A fascinating story came out of Los Angeles recently about how the US is moving from the 20th Century era of building dams on rivers to a 21st Century model of tearing them down.
This is particularly true in the Pacific Northwest where mountainous terrain and abundant rivers combined to spur the growth of multiple dams on many rivers in the last century.
Most of the dams were built to provide irrigation water to neighboring farms, but there was a price to pay for them. They killed thousands of fish that were migrating upstream but couldn’t navigate the dams’ concrete walls.
Now, under pressure from environmentalists, governments, and changing economies – most of the farms are now small hobby farms – local authorities are tearing those fish-killing dams down. They’ve found it’s cheaper to pump water from the rivers than to dam them
Lessons for BC
Obviously any resemblance to the situation in BC is purely intentional.

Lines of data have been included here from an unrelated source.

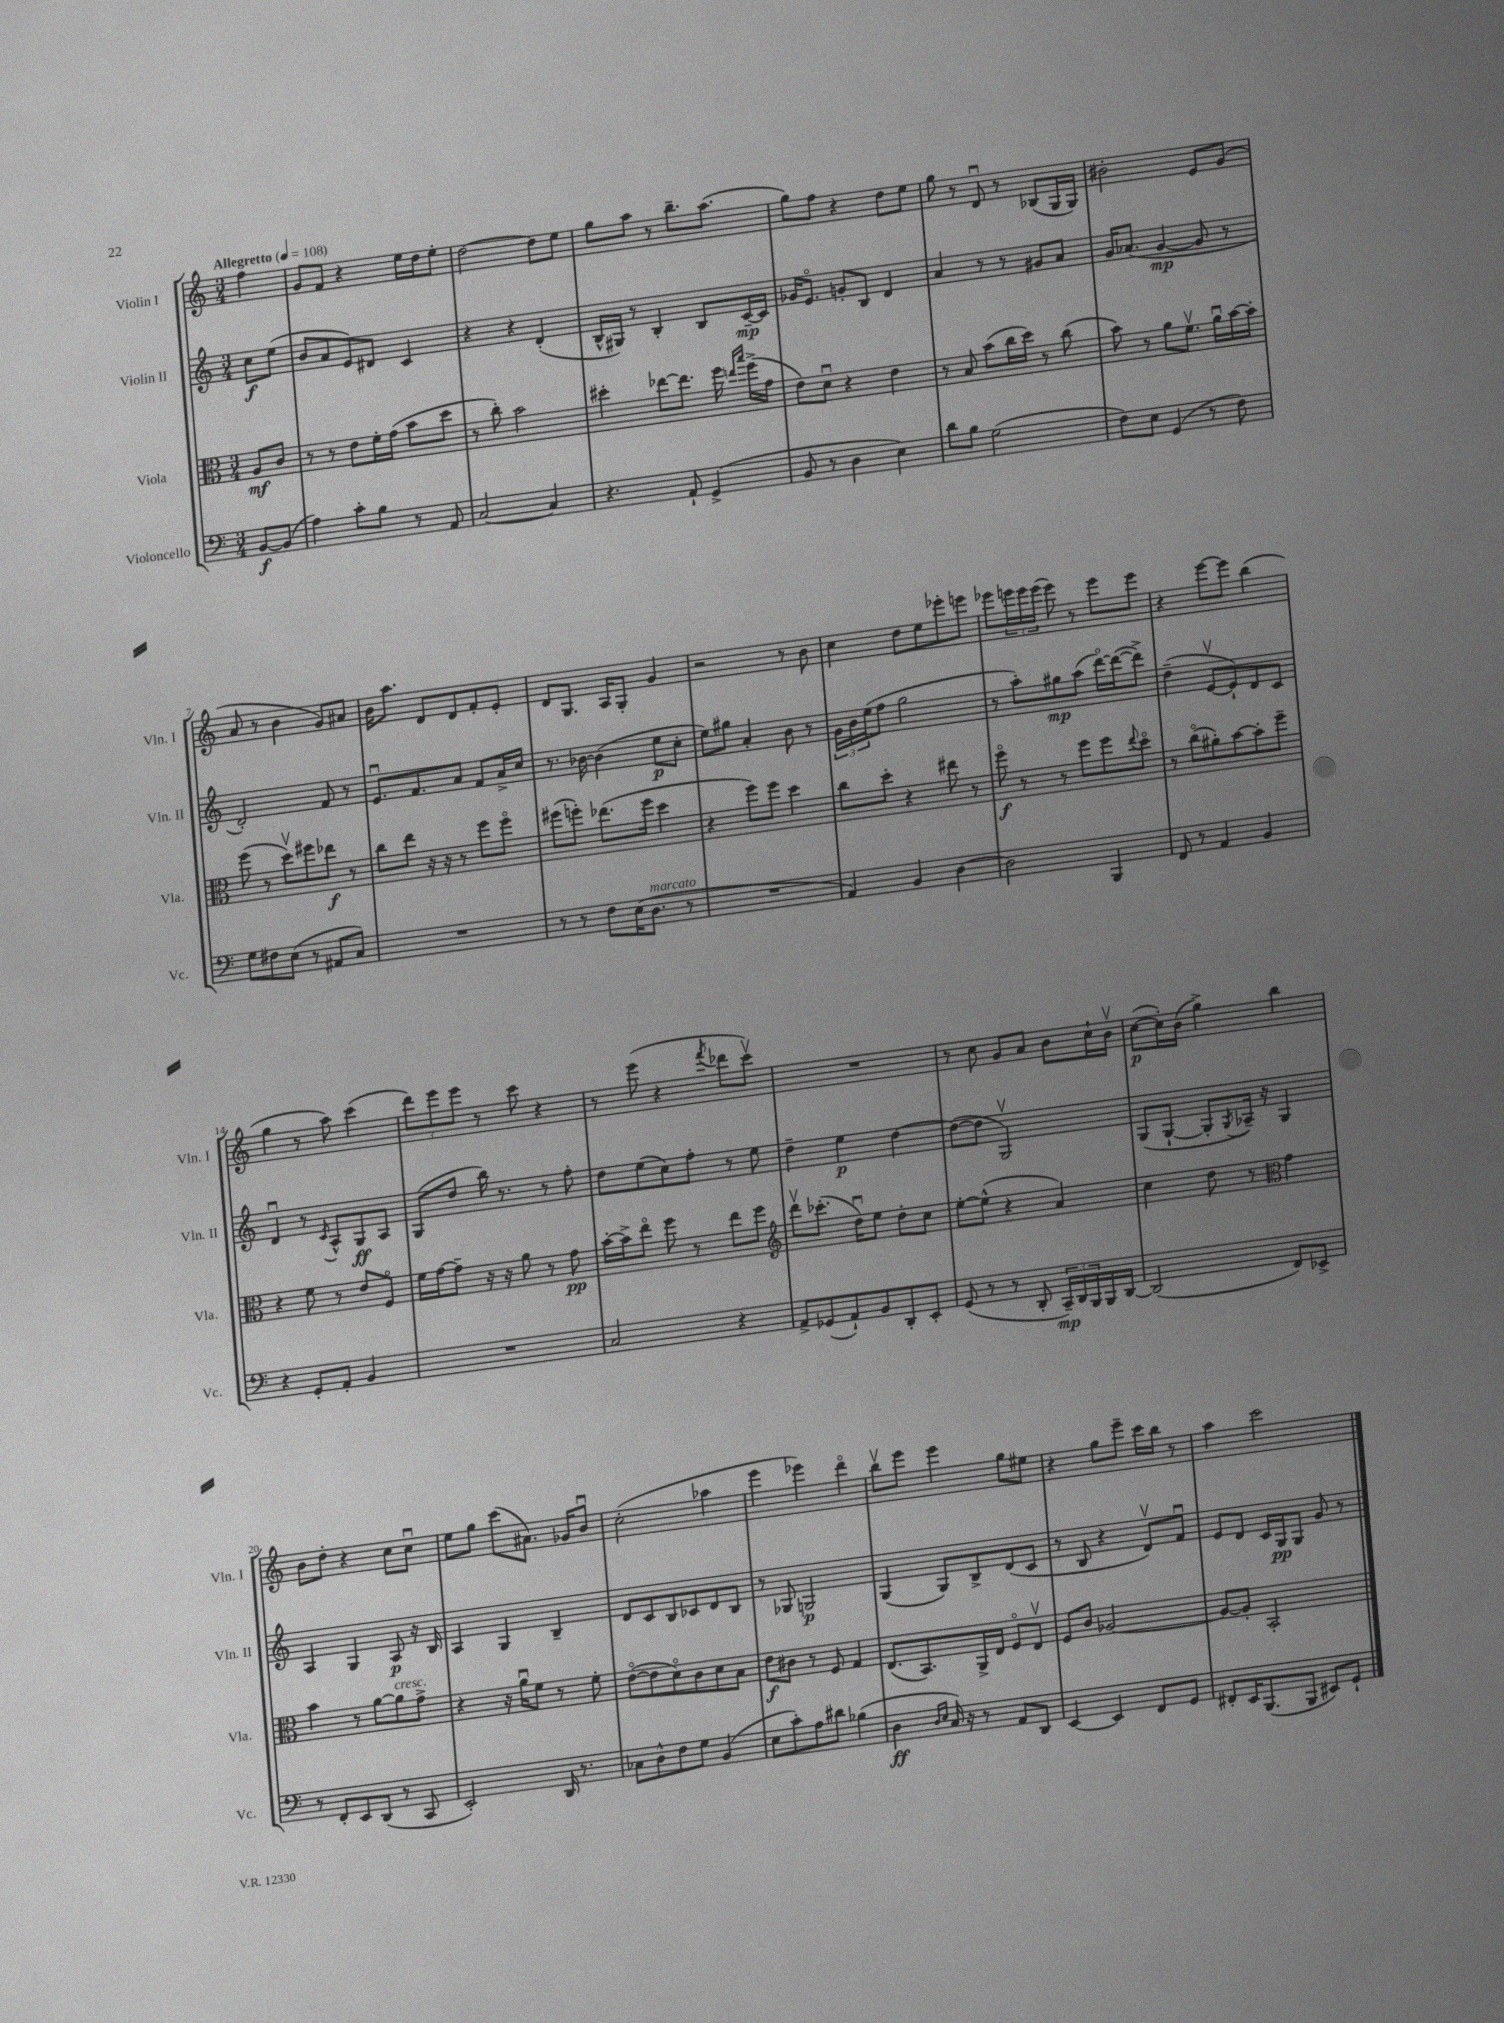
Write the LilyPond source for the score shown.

<<
\new StaffGroup <<
\new Staff = "s0" \with { instrumentName = "Violin I" shortInstrumentName = "Vln. I" } {
    \clef treble \key c \major \numericTimeSignature \time 3/4 \partial 4 \tempo "Allegretto" 4 = 108
    f''4 |
    g'8 f'8 r4 e''16 d''16 e''8-. |
    d''2~ d''8 e''8 |
    g''8 a''8 r8 b''8.-- a''8.( |
    g''8) f''8 r4 d''8 e''8 |
    g''8 r8 d'8\downbow r8 bes8( g16 g16) |
    bis'2-. e'8 g'8( |
    a'8 r8 b'4 g'8) ais'8 |
    b'16 a''8. d'8 d'8 f'8-. e'8-. |
    d'8 g8. a16 g8-. g'4 |
    r2 r8 b'8 |
    c''4 d''8 e''8 ees'''8-. e'''8 |
    ees'''8 \tuplet 3/2 { e'''16 e'''16 e'''16( } e'''8) r8 e'''8 e'''8 |
    r4 e'''8~ e'''8 b''4( |
    g''4 r8 a''8) c'''4( |
    \tuplet 3/2 { d'''8) e'''8 e'''8 } r8 c'''8 r4 |
    r8 e'''8( r4 \acciaccatura { f'''8 } des'''8 c'''8\upbow) |
    R2. |
    r8 c''8 g'8 a'8 b'8 c''16-! b'16\upbow |
    c''8~\p( c''16-.) b'16( g''4->) b''4 |
    b'8 d''8-. r4 c''8 c''8\downbow |
    e''8 g''8 c'''8( ais'8.) ges'16 b'8\downbow |
    c''2-.( aes''4 |
    e'''4 ees'''4) d'''4\flageolet |
    b''8\upbow e'''8 e'''4 g''8 eis''8 |
    r4 g''8 e'''8-- c'''16 b''16 r8 |
    a''4 c'''2 \bar "|." |
}
\new Staff = "s1" \with { instrumentName = "Violin II" shortInstrumentName = "Vln. II" } {
    \clef treble \key c \major \numericTimeSignature \time 3/4 \partial 4
    c''8\f e''8( |
    b'8 a'8 e'8) dis'8 c'4 |
    r4 r4 d'4-.( |
    b16-^ gis16) r8 b4-. b8 c'16~--\mp c'16 |
    ges'16 e'8.\flageolet g'8-. b8 d'4 |
    a'4 r8 r8 gis'8 a'8 |
    g'16 aes'8.( g'4~\mp g'8 r8 |
    d'2-.) f'8 r8 |
    e'8.\downbow f'8. a'8 f'8 a'16-> c''16 |
    r8. bes'16~ bes'4( e''8\p c''8-. |
    e''8) gis''8 a'4-. b'8 r8 |
    \tuplet 3/2 { g'16 b'16 e''16( } f''8 g''2 |
    r8 a''8-.) gis''8\mp a''8( d'''16~\flageolet) d'''16~( d'''8->) |
    d''4--( e'8~\upbow e'8-!) d'8 c'8 |
    d'4\downbow r8 \acciaccatura { c'8 } a8-^ g8\ff a8 |
    g8( d''8 b''16) r8. r8 f''8-. |
    d''8 e''8( c''8) f''8-. r8 e''8 |
    d''4-- e''4\p d''4~ |
    d''8~( d''8 g2\upbow) |
    g8( g8~-! g8-. \acciaccatura { g8 } aes16--) r16 g4 |
    a4 g4 a8\p r16 b16 |
    a4 g4 b4-- |
    d'8 c'8 b8 ces'8 d'8 b8 |
    r8 ges8 g2\p |
    g4( g8) b8-> d'8( c'8 |
    r8 b8 r4 d'8\upbow) f'8\downbow |
    e'8 d'8 c'16 g16\pp g8 g'8 r8 \bar "|." |
}
\new Staff = "s2" \with { instrumentName = "Viola" shortInstrumentName = "Vla." } {
    \clef alto \key c \major \numericTimeSignature \time 3/4 \partial 4
    a8\mf c'8 |
    r8 r8 e'8 f'16-. g'16( b'8 d''8 |
    r8 c''8-.) b'2 |
    dis''4-. ees''8~ ees''8. f''16 \grace { e''16 b''16 } f''16->( g'16 |
    e'8) d'8\downbow r4 e'4 |
    r8 b8 b'8( c''16 d''16) r8 c''8( |
    b'8) r8 a'8 f'8.\upbow a'16\downbow b'16~ b'16-. |
    f''8( r8 d''8\upbow) fis''8 ees''8\f r8 |
    c''8 e''8 r16 r16 r8 f''8 f''8\flageolet |
    fis''8( f''8-.) ees''8.( f''16 d''4 |
    r4 f''8) f''8 d''4 |
    c''8 d''8-. r4 eis''8 r8 |
    f''8\flageolet\f r8 r8 f''8 f''8 \appoggiatura { e''8 } d''8\flageolet |
    r8 c''8\flageolet( ais'8-.) b'8~ b'8-. f''8-- |
    r4 f'8 r8 e'8 f8\flageolet |
    f'16 g'16~ g'8-- r16 r16 a'8 r8 g'8\pp |
    b'16~-. b'16-> e''8\flageolet f''8 r8 e''8 f''8 |
    \clef treble d'''8\upbow ces'''8.-.( d''16\downbow) e''8 d''8-. c''8 |
    e''8~-. e''8-^( r4 a'4) |
    c''4 d''8 r8 \clef alto g'4 |
    b'4 r8 a'8~ a'8^\markup { \italic "cresc." } g'8-> |
    r4 r16 a'16\downbow f'8 r8 f'8-. |
    e'8~\flageolet( e'8 d'8\flageolet) c'8 d'8 b8 |
    e'8\f cis'8 r8 f8 g4 |
    e8.( b,8.) a,16-> e16 f8\flageolet e8\upbow |
    f8 c'8 aes2~ |
    aes8~ aes8-. b,2-. \bar "|." |
}
\new Staff = "s3" \with { instrumentName = "Violoncello" shortInstrumentName = "Vc." } {
    \clef bass \key c \major \numericTimeSignature \time 3/4 \partial 4
    b,8~\f b,8( |
    a4) c'8-. b8 r8 a,8 |
    c2~ c4 |
    r4. a,8-! g,4->( |
    b,8 r8 d4 e4) |
    d'8 b8 g2( |
    f8) e8 g,4( r8 f8) |
    g8 fis8 e8( r8 ais,8 c8) |
    R2. |
    r8 r8 f8 e16( d8.^\markup { \italic "marcato" } r8 |
    R2. |
    a,4) b,4 d4~ |
    d2 b,,4 |
    f,8 r8 a,4 b,4 |
    r4 g,8-. a,8-. b,4 |
    R2. |
    c2 r4 |
    a,8-> ges,8( a,8-!) b,8 d,8-. e,8-. |
    g,8( r8 r8 d,8-. \tuplet 3/2 { c,16--\mp) d,16 b,,16 } b,,16 d,16~ |
    d,2( f,8) ees,8-> |
    r8 f,8-. e,8 d,8( r8 c,8 |
    e,2-.) d,16 r8. |
    ces8 d8-^ f8 g8 b,4( |
    e8 c'8-.) a8 dis'8 bes4( |
    d4\ff \grace { d16 e16 } c16) r16 r8 a,8 d,8 |
    e,4~ e,4 f,8 g,8 |
    fis,8-. e,16 b,,8.( b,,8 eis,8) g,8-! \bar "|." |
}
>>
>>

Certainly, we use dams more for power generation than irrigation, and our era of building big fish killing dams ended decades ago.
But the principles remain the same and our responses should be similar.
I’m not saying we should tear down dams – we don’t have that many of them – but we should consider more closely the concept of multiple uses for our rivers.
This means understanding how a river can be used for ALL purposes – fisheries, small-scale power production, recreation. pure aesthetics – instead of the one-decision-rules-all methodology the endlessly warring factions here seem to subscribe to.
Too many special interest groups – protectionist and development – believe that their way is the only way, whether that be some bygone status quo, or complete transformation and change.
And so as a result, instead of collaborating they play political games to advance their causes and stymie the "opposition".
Down South they had wars as well, but the combined efforts of enough people forced them to work together.
Maybe it’s time we did the same here in BC. Let's force these groups to get together and do what's right, not only for the rivers, but for all of us who live here.